Segment Start: Extracted material

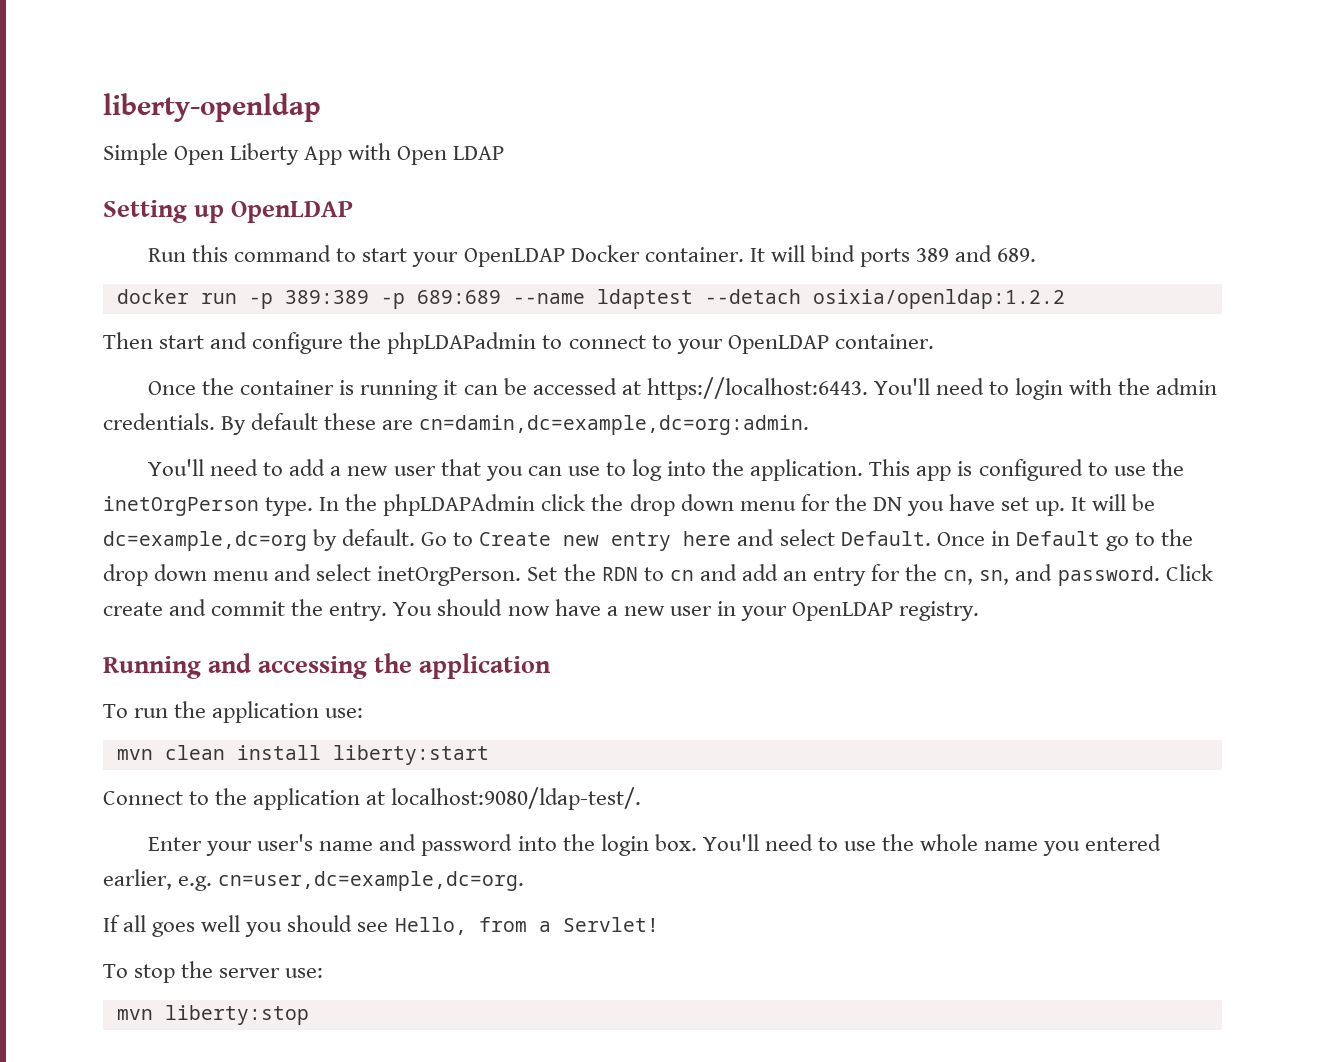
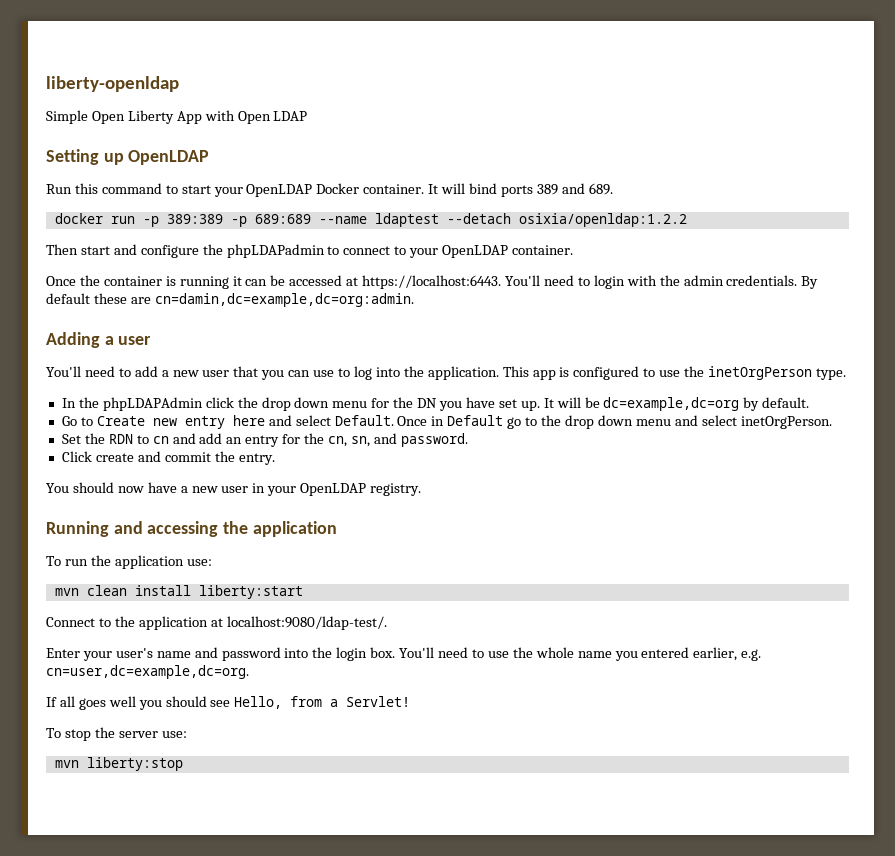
(810, 425) none -> [46,332,152,348] // Adding a user
(314, 506) none -> (846, 374) //
(416, 537) none -> (810, 402) //
(522, 576) none -> (832, 422) //
(1160, 576) none -> (468, 440) //
(388, 611) none -> (275, 459) //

Segment End: Extracted material

**Work to be completed:**
Only the lines from the one with "(314, 506) none -> (846, 374) //" through the final line above belong in the answer, each reproduced word for word.

**Response to the exercise:**
(314, 506) none -> (846, 374) //
(416, 537) none -> (810, 402) //
(522, 576) none -> (832, 422) //
(1160, 576) none -> (468, 440) //
(388, 611) none -> (275, 459) //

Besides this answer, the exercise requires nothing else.